Os Profetas que gravaram na escrita a
Palavra que ouviram, fizeram-no revestidos da sua deficiência, que Deus não
retira a ninguém até à morte. Eles não elaboram, portanto, uma obra literária:
aquilo que escrevem é também genuinamente seu, nomeadamente na deficiência.
10/6/96
– 4:53
– Quanto tempo mais vai durar esta sensação
de abandono por parte do Teu Espírito, Mestre?
– Como? Não é já o Meu Espírito que te move
a mão?
– Eu sei que Ele está aqui, sempre avançando
no meu ser e não recuará até que o assuma todo na Tua Divindade. Mas é a
sensação, Mestre: eu não O sinto, como Tu certamente não O sentias quando
gritaste, da Cruz, que estavas abandonado. E no entanto nós sabemos que nunca,
como naquele momento, o Espírito pairava sobre Ti.
– E não queres viver a Cruz, Comigo?
– Tu sabes que quero, Jesus. Mas aqui na
montanha sinto saudades daqueles primeiros tempos da nossa paixão, daquelas
ingénuas cartas de amor…
– Enfraqueceu em Ti o amor?
– Até parece que sim, Mestre. Diz-me:
enfraqueceu?
– Como gostas de Mim?
– É mais um querer amar-Te muito. Muito mais
do que Te amo agora.
– Que fazes por Mim?
– Escrevo. Falo Contigo. Leio muito agora
sobretudo estes Escritos.
– Porque lês estes Escritos?
– Às vezes penso que é por narcisismo, para
me rever neles, para avaliar a importância da minha obra.
– E que importância tem, a tua obra?
–Como minha, não tem importância nenhuma:
não tem nível literário, está cheia de deficiências linguísticas, a todos os
níveis. Até já lá vi erros ortográficos!
– Então porque continuas a escrever assim?

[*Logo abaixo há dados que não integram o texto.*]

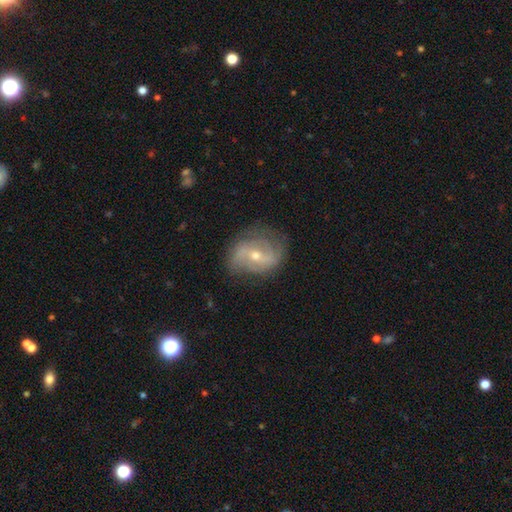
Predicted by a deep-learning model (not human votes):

Eras capaz de evitar os erros e conseguir um bom nível literário, não eras?
– Era.
– Porque não o fazes?
– Porque creio que Te perdia.
– Como assim? Eu só posso estar na
deficiência e no baixo nível?
– Eu não faço de propósito: sai-me assim
deficiente a escrita. Tenho a sensação de que se eu trabalhasse muito o texto,
estaria a fazer um ídolo.
– O que é um ídolo?
– É toda a obra das nossas mãos, de que nos
gloriamos e que admiramos.
– Que têm então estes Escritos, para além da
sua deficiência?
– Muitas vezes parece-me que têm uma linda
história de amor.
– E quem são os amantes?
– O Céu e a Terra.
– Não sou Eu e tu?
– Também. Mas em Ti está todo o Céu e
em mim parece-me às vezes estar a terra
inteira.
– Como está aqui a Terra?
– Doendo, pedindo…
– Só?
– Também pasmando e agradecendo.
– A terra inteira faz isso?
– No meu desejo, faz.
– Só no teu desejo, Meu filhinho?
– Acho que só. Mas é como se este fosse o desejo
profundo de toda a Terra. Ouve-a, Mestre, com o Teu Coração sensível. Não
sentes recolhido bem no fundo, enterrado sob a Cidade mas muito vivo, o desejo
de Ti, alimentado pela desilusão com os homens?
– Dói-Me muito, a Terra…
– Mas ela no fundo gosta de Ti. Sente o meu
coração: eu acho que sou um pouco o fundo da Terra…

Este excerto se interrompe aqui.